Restricted Use Compliant – AnVIL is highly secure and does not allow redistribution of data to unauthorized users within the AnVIL platform.
Privacy – The security posture is documented and publicly availabledetailing our approach to implementing the NIST SP 800-53 risk management framework and authorization as a FedRAMP Moderate impact system. Access to human subjects data is additionally regulated by leveraging the GA4GH standard DUO (Data Use Ontology) and restricting access based on Data Access Requests facilitated by DUOS.
Plan for Breach – As a part of FedRAMP Moderate impact system authorization, we document response plans for any detected data breach. These procedures are annually audited by third parties.
Download Control – Across applications and infrastructure, no researcher is authorized to access or download data without approval. Researchers only have the lowest necessary access in adherence with the principle of least privilege. By default, authenticated researchers can access or download nothing (deny-by-default). They have to be explicitly authorized to access resources and all privilege escalations are logged.
Violations – Terms of service are publicly postedand describe appropriate use of data and resources in AnVIL. As a part of FedRAMP Moderate impact system authorization, we document response plans for any detected unauthorized behavior in the platform. These procedures are annually audited by third parties.
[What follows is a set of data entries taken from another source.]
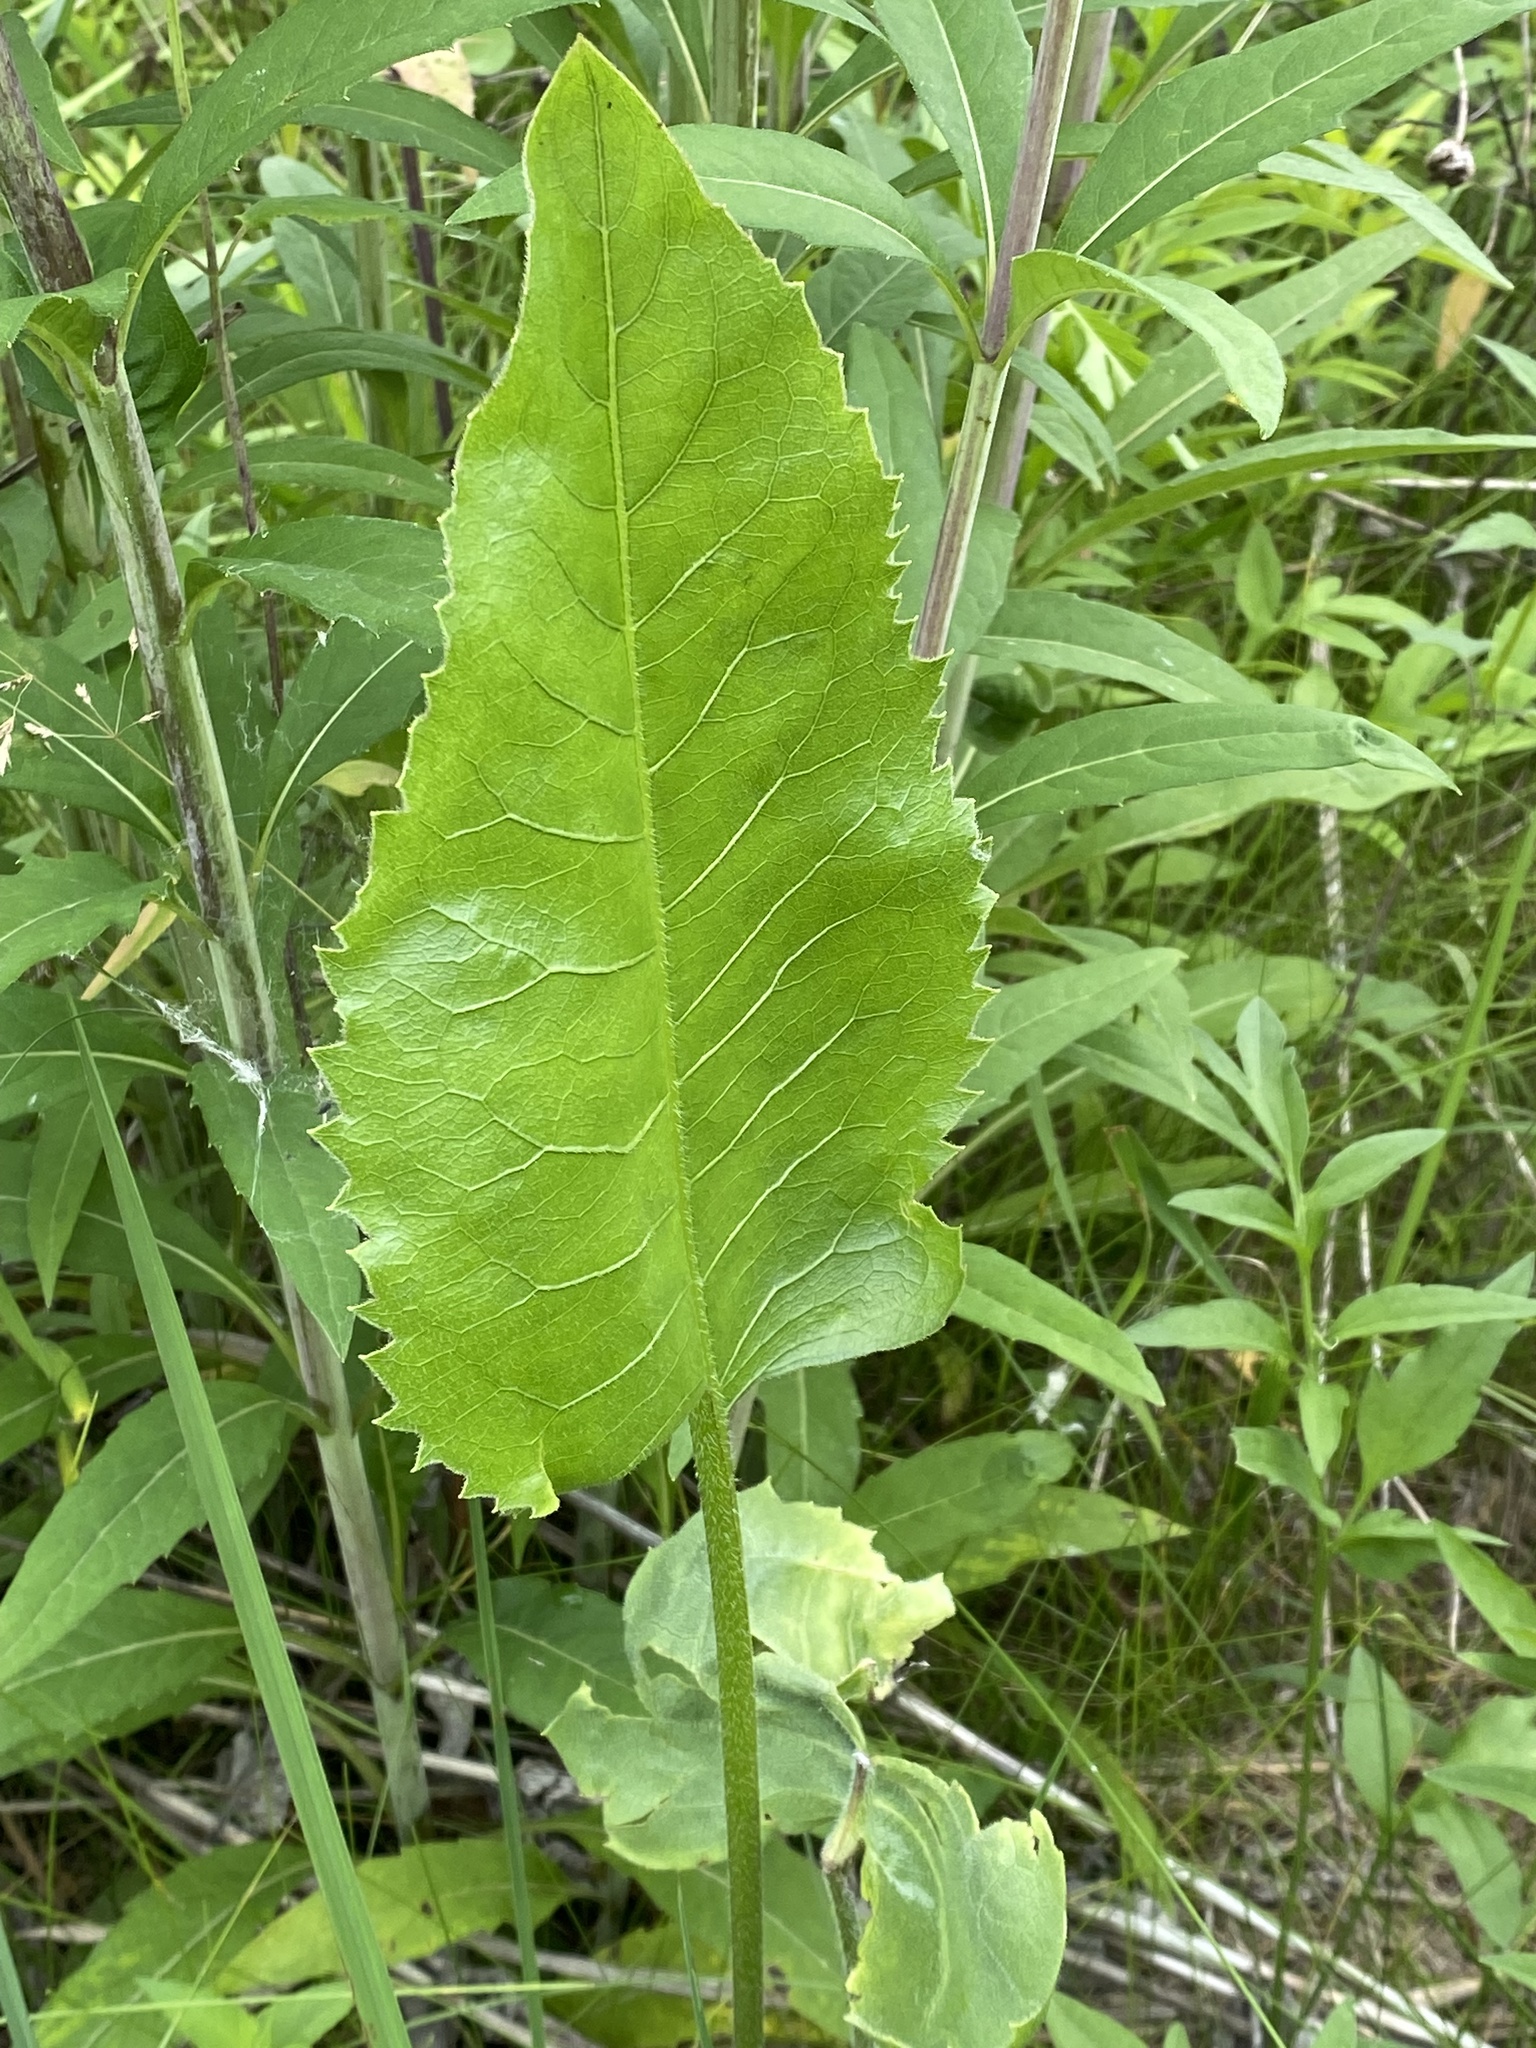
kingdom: Plantae
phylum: Tracheophyta
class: Magnoliopsida
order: Asterales
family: Asteraceae
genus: Silphium
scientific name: Silphium terebinthinaceum
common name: Basal-leaf rosinweed
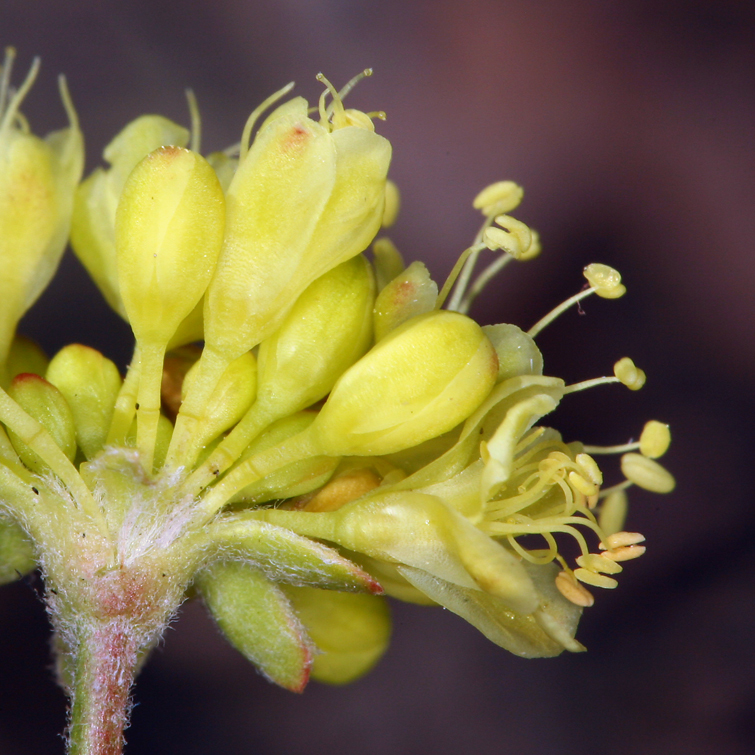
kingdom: Plantae
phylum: Tracheophyta
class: Magnoliopsida
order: Caryophyllales
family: Polygonaceae
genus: Eriogonum
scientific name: Eriogonum umbellatum
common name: Sulfur-buckwheat
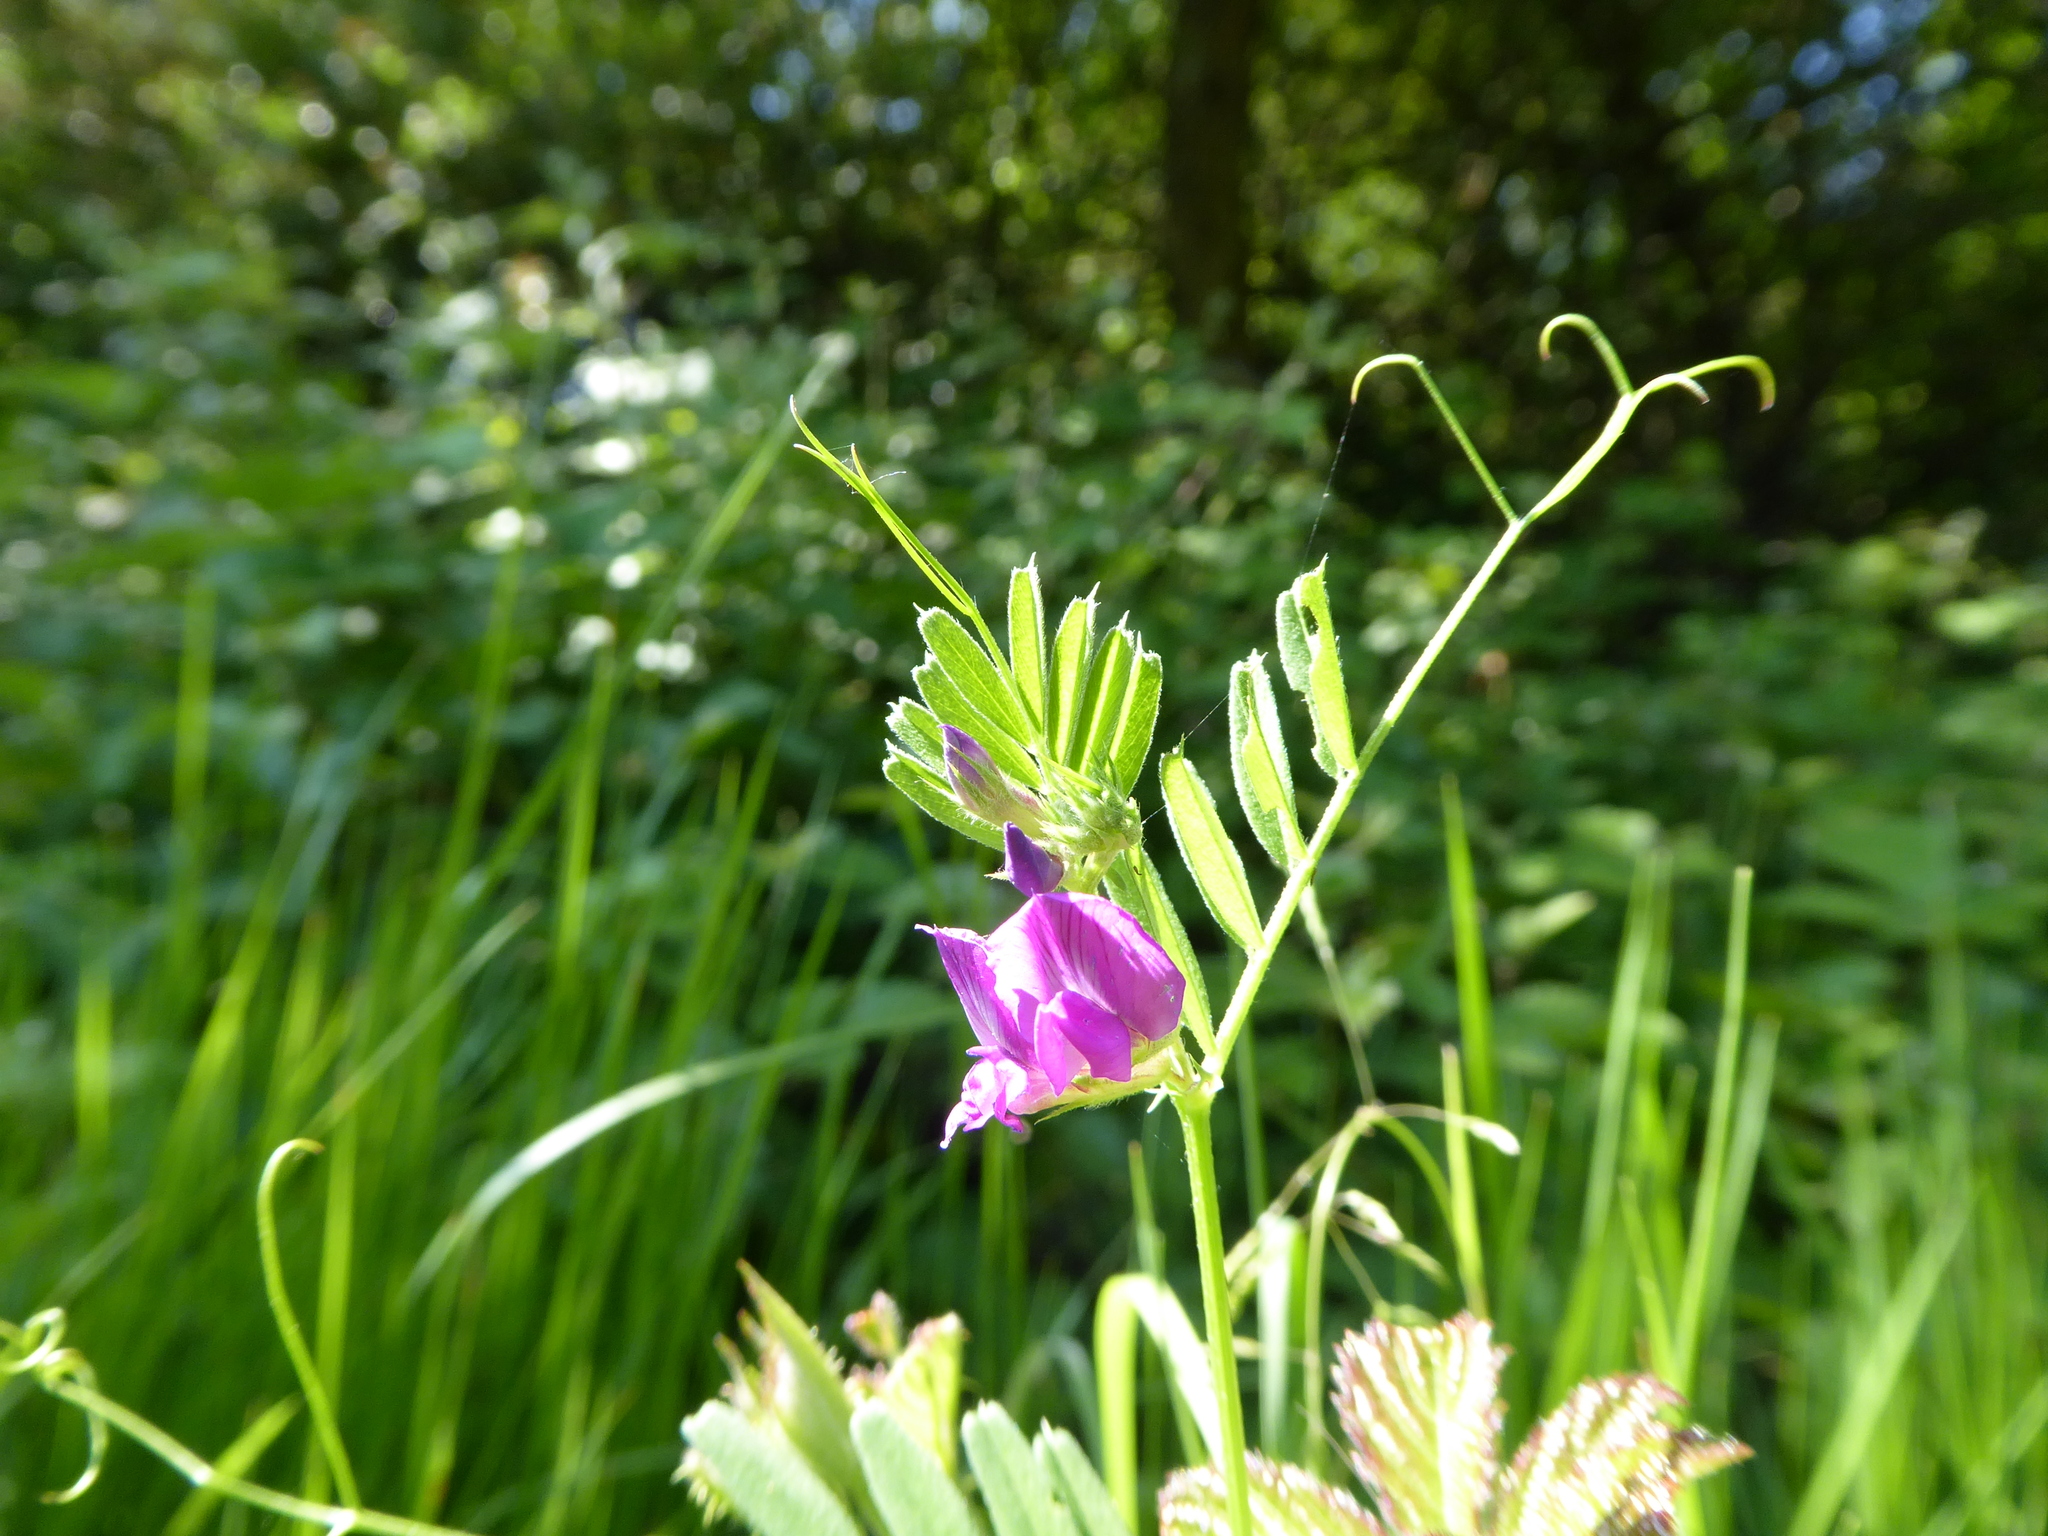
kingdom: Plantae
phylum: Tracheophyta
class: Magnoliopsida
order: Fabales
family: Fabaceae
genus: Vicia
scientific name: Vicia sativa
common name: Garden vetch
Request Review – The DUOS system leverages a consistent process across all datasets and data access committees (DACs) to standardize access request review, according to best practices from the Global Alliance for Genomics and Health (GA4GH) Data Access Committee Review Standards (DACReS) policy.
Data Access. DUOS satisfies the following DMS requirements around access to human participant data:
Fidelity to Consent – DUOS serves as a source of record for data use limitations (DUL) and DUL agreements.
Restricted Use Compliant – DUOS serves as the source of record for which researchers have access to which data.
Clear Use Guidance – The DUOS system is used to codify data access use limitations as well as data access approvals.
Request Review – The DUOS system enables data access committees to receive, review, and adjudicate data access requests in consistent review procedures leveraging the Global Alliance for Genomics and Health (GA4GH) Data Use Ontology (DUO).
Fidelity to Consent – The DUOS system facilitates mapping of participants consented data use preference to the Global Alliance for Genomics and Health (GA4GH) Data Use Ontology (DUO), which maintains a high fidelity with NIH’s commonly used data use limitations (DULs).
Restricted Use Compliant – The DUOS system requires all researchers requesting access to data to agree to an attestation statement and data access agreement in which they affirm they will not attempt to re-identify participants, or inappropriately use or share data in ways that are inconsistent with participants consent.